YOUR INSTRUCTIONS:
Would you repeat the listing below exactly, with no pictures in it?

INPUT RECORDS:
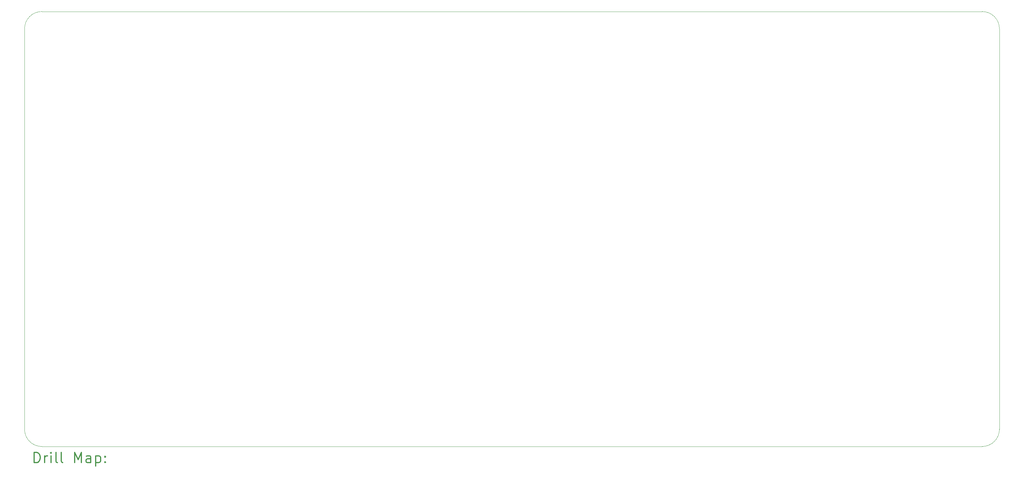
<source format=gbr>
%FSLAX45Y45*%
G04 Gerber Fmt 4.5, Leading zero omitted, Abs format (unit mm)*
G04 Created by KiCad (PCBNEW (5.1.9)-1) date 2021-05-31 01:11:20*
%MOMM*%
%LPD*%
G01*
G04 APERTURE LIST*
%TA.AperFunction,Profile*%
%ADD10C,0.100000*%
%TD*%
%ADD11C,0.200000*%
%ADD12C,0.300000*%
G04 APERTURE END LIST*
D10*
X36000000Y-4550000D02*
X36000000Y-3800000D01*
X36000000Y-4550000D02*
X36000000Y-5250000D01*
X36000000Y-15450000D02*
G75*
G02*
X35500000Y-15950000I-500000J0D01*
G01*
X8200000Y-15950000D02*
G75*
G02*
X7700000Y-15450000I0J500000D01*
G01*
X7700000Y-3800000D02*
G75*
G02*
X8200000Y-3300000I500000J0D01*
G01*
X35500000Y-3300000D02*
X8200000Y-3300000D01*
X7700000Y-3800000D02*
X7700000Y-15450000D01*
X8200000Y-15950000D02*
X35500000Y-15950000D01*
X36000000Y-5250000D02*
X36000000Y-15450000D01*
X35500000Y-3300000D02*
G75*
G02*
X36000000Y-3800000I0J-500000D01*
G01*
D11*
D12*
X7981428Y-16420714D02*
X7981428Y-16120714D01*
X8052857Y-16120714D01*
X8095714Y-16135000D01*
X8124286Y-16163571D01*
X8138571Y-16192143D01*
X8152857Y-16249286D01*
X8152857Y-16292143D01*
X8138571Y-16349286D01*
X8124286Y-16377857D01*
X8095714Y-16406429D01*
X8052857Y-16420714D01*
X7981428Y-16420714D01*
X8281428Y-16420714D02*
X8281428Y-16220714D01*
X8281428Y-16277857D02*
X8295714Y-16249286D01*
X8310000Y-16235000D01*
X8338571Y-16220714D01*
X8367143Y-16220714D01*
X8467143Y-16420714D02*
X8467143Y-16220714D01*
X8467143Y-16120714D02*
X8452857Y-16135000D01*
X8467143Y-16149286D01*
X8481428Y-16135000D01*
X8467143Y-16120714D01*
X8467143Y-16149286D01*
X8652857Y-16420714D02*
X8624286Y-16406429D01*
X8610000Y-16377857D01*
X8610000Y-16120714D01*
X8810000Y-16420714D02*
X8781428Y-16406429D01*
X8767143Y-16377857D01*
X8767143Y-16120714D01*
X9152857Y-16420714D02*
X9152857Y-16120714D01*
X9252857Y-16335000D01*
X9352857Y-16120714D01*
X9352857Y-16420714D01*
X9624286Y-16420714D02*
X9624286Y-16263571D01*
X9610000Y-16235000D01*
X9581428Y-16220714D01*
X9524286Y-16220714D01*
X9495714Y-16235000D01*
X9624286Y-16406429D02*
X9595714Y-16420714D01*
X9524286Y-16420714D01*
X9495714Y-16406429D01*
X9481428Y-16377857D01*
X9481428Y-16349286D01*
X9495714Y-16320714D01*
X9524286Y-16306429D01*
X9595714Y-16306429D01*
X9624286Y-16292143D01*
X9767143Y-16220714D02*
X9767143Y-16520714D01*
X9767143Y-16235000D02*
X9795714Y-16220714D01*
X9852857Y-16220714D01*
X9881428Y-16235000D01*
X9895714Y-16249286D01*
X9910000Y-16277857D01*
X9910000Y-16363571D01*
X9895714Y-16392143D01*
X9881428Y-16406429D01*
X9852857Y-16420714D01*
X9795714Y-16420714D01*
X9767143Y-16406429D01*
X10038571Y-16392143D02*
X10052857Y-16406429D01*
X10038571Y-16420714D01*
X10024286Y-16406429D01*
X10038571Y-16392143D01*
X10038571Y-16420714D01*
X10038571Y-16235000D02*
X10052857Y-16249286D01*
X10038571Y-16263571D01*
X10024286Y-16249286D01*
X10038571Y-16235000D01*
X10038571Y-16263571D01*
M02*

</source>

EXERCISE SOLUTION:
<source format=gbr>
%FSLAX45Y45*%
G04 Gerber Fmt 4.5, Leading zero omitted, Abs format (unit mm)*
G04 Created by KiCad (PCBNEW (5.1.9)-1) date 2021-05-31 01:11:20*
%MOMM*%
%LPD*%
G01*
G04 APERTURE LIST*
%TA.AperFunction,Profile*%
%ADD10C,0.100000*%
%TD*%
%ADD11C,0.200000*%
%ADD12C,0.300000*%
G04 APERTURE END LIST*
D10*
X36000000Y-4550000D02*
X36000000Y-3800000D01*
X36000000Y-4550000D02*
X36000000Y-5250000D01*
X36000000Y-15450000D02*
G75*
G02*
X35500000Y-15950000I-500000J0D01*
G01*
X8200000Y-15950000D02*
G75*
G02*
X7700000Y-15450000I0J500000D01*
G01*
X7700000Y-3800000D02*
G75*
G02*
X8200000Y-3300000I500000J0D01*
G01*
X35500000Y-3300000D02*
X8200000Y-3300000D01*
X7700000Y-3800000D02*
X7700000Y-15450000D01*
X8200000Y-15950000D02*
X35500000Y-15950000D01*
X36000000Y-5250000D02*
X36000000Y-15450000D01*
X35500000Y-3300000D02*
G75*
G02*
X36000000Y-3800000I0J-500000D01*
G01*
D11*
D12*
X7981428Y-16420714D02*
X7981428Y-16120714D01*
X8052857Y-16120714D01*
X8095714Y-16135000D01*
X8124286Y-16163571D01*
X8138571Y-16192143D01*
X8152857Y-16249286D01*
X8152857Y-16292143D01*
X8138571Y-16349286D01*
X8124286Y-16377857D01*
X8095714Y-16406429D01*
X8052857Y-16420714D01*
X7981428Y-16420714D01*
X8281428Y-16420714D02*
X8281428Y-16220714D01*
X8281428Y-16277857D02*
X8295714Y-16249286D01*
X8310000Y-16235000D01*
X8338571Y-16220714D01*
X8367143Y-16220714D01*
X8467143Y-16420714D02*
X8467143Y-16220714D01*
X8467143Y-16120714D02*
X8452857Y-16135000D01*
X8467143Y-16149286D01*
X8481428Y-16135000D01*
X8467143Y-16120714D01*
X8467143Y-16149286D01*
X8652857Y-16420714D02*
X8624286Y-16406429D01*
X8610000Y-16377857D01*
X8610000Y-16120714D01*
X8810000Y-16420714D02*
X8781428Y-16406429D01*
X8767143Y-16377857D01*
X8767143Y-16120714D01*
X9152857Y-16420714D02*
X9152857Y-16120714D01*
X9252857Y-16335000D01*
X9352857Y-16120714D01*
X9352857Y-16420714D01*
X9624286Y-16420714D02*
X9624286Y-16263571D01*
X9610000Y-16235000D01*
X9581428Y-16220714D01*
X9524286Y-16220714D01*
X9495714Y-16235000D01*
X9624286Y-16406429D02*
X9595714Y-16420714D01*
X9524286Y-16420714D01*
X9495714Y-16406429D01*
X9481428Y-16377857D01*
X9481428Y-16349286D01*
X9495714Y-16320714D01*
X9524286Y-16306429D01*
X9595714Y-16306429D01*
X9624286Y-16292143D01*
X9767143Y-16220714D02*
X9767143Y-16520714D01*
X9767143Y-16235000D02*
X9795714Y-16220714D01*
X9852857Y-16220714D01*
X9881428Y-16235000D01*
X9895714Y-16249286D01*
X9910000Y-16277857D01*
X9910000Y-16363571D01*
X9895714Y-16392143D01*
X9881428Y-16406429D01*
X9852857Y-16420714D01*
X9795714Y-16420714D01*
X9767143Y-16406429D01*
X10038571Y-16392143D02*
X10052857Y-16406429D01*
X10038571Y-16420714D01*
X10024286Y-16406429D01*
X10038571Y-16392143D01*
X10038571Y-16420714D01*
X10038571Y-16235000D02*
X10052857Y-16249286D01*
X10038571Y-16263571D01*
X10024286Y-16249286D01*
X10038571Y-16235000D01*
X10038571Y-16263571D01*
M02*

</source>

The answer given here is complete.